The proceedings before the disciplinary committee
11 The hearing before the disciplinary committee appointed by the Law Society (“the DC”) lasted five days and a total of six witnesses gave evidence. The main bone of contention between the parties was about the timing as to when the respondent actually came to know of the wrongful deposit. According to the respondent, he did not learn of the wrongful deposit until the directors’ meeting on 2 December 2004. On the other hand, it was the Law Society’s case that the respondent knew about it well before 2 December 2004.
12 The Law Society’s principal witness was JHT’s bookkeeper, Mr Teo, while the respondent’s key witnesses were Ms Moon Low and the respondent himself.
Mr Teo’s evidence
13 Mr Teo testified that sometime in May 2004, he had verbally informed Ms Moon Low and the respondent that a sum of $33,190 had been incorrectly deposited into the Office Account, and that there had been, in turn, a payment out of the Client Account for $30,920 without any prior matching deposit of that sum into the Client Account. Mr Teo also gave evidence that in July 2004, he had informed Ms Moon Low, on a second occasion, that she had wrongly deposited the sum of $33,190 into the Office Account. Ms Moon Low was told to rectify it by preparing a rectification cheque for the moneys to be transferred from the Office Account to the Client Account.
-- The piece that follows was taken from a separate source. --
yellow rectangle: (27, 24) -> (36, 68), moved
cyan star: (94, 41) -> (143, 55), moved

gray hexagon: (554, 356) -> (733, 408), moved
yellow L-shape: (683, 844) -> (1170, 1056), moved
14 However, despite this, between August 2004 and October 2004, the rectification cheque had still not been presented for payment. Mr Teo allegedly reminded the respondent about the discrepancy on at least one further occasion. He also prompted Ms Moon Low to remind the respondent to ensure that the problem was rectified. Only when, notwithstanding all those reminders, the rectification cheque had still not been presented for payment, did Mr Teo bring the matter to the attention of the other directors.
Ms Moon Low’s evidence
15 Ms Moon Low was one of the respondent’s secretaries. According to her, she had erroneously deposited the sum of $33,190 into the Office Account in March 2004.
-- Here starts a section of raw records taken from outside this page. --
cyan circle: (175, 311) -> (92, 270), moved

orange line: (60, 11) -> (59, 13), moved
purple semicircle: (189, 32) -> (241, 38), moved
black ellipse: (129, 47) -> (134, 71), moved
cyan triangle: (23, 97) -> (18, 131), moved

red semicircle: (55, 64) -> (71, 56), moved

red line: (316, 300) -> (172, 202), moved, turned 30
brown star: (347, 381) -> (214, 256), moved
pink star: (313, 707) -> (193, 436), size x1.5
16 In late July 2004, Mr Teo informed her that she had incorrectly deposited the sum of $33,190 into the Office Account. She attempted to explain the mistake to the respondent when he returned to the office but he seemed to be preoccupied with other urgent matters. Ms Moon Low testified that she informed the respondent only once of the error. However, she had only “whispered” it to him as she was apprehensive about being told off by the respondent. As such, she could not confirm if the respondent had actually understood her. She received no direct response from the respondent as he was busy typing some letters.
17 Ms Moon Low testified that she intended to broach the matter again with the respondent, but neglected to do so as he was very often out of the office, attending to clients. She asserted that it was usually difficult to communicate with the respondent as he spent little time in the office.
18 As a result of her heavy workload, Ms Moon Low omitted to bring the matter up until some two weeks later. She then left a sticky-note reminder on the file and placed it on the respondent’s table, together with other files, while he was out of the office. The note stated that the money had been wrongly deposited and ought to be transferred back to the Client Account. However, she did not personally follow up on the matter as she did not appreciate the urgency of the situation. According to Ms Moon Low, prior to the incident, she had not been briefed on the relevance or applicability of the SA Rules.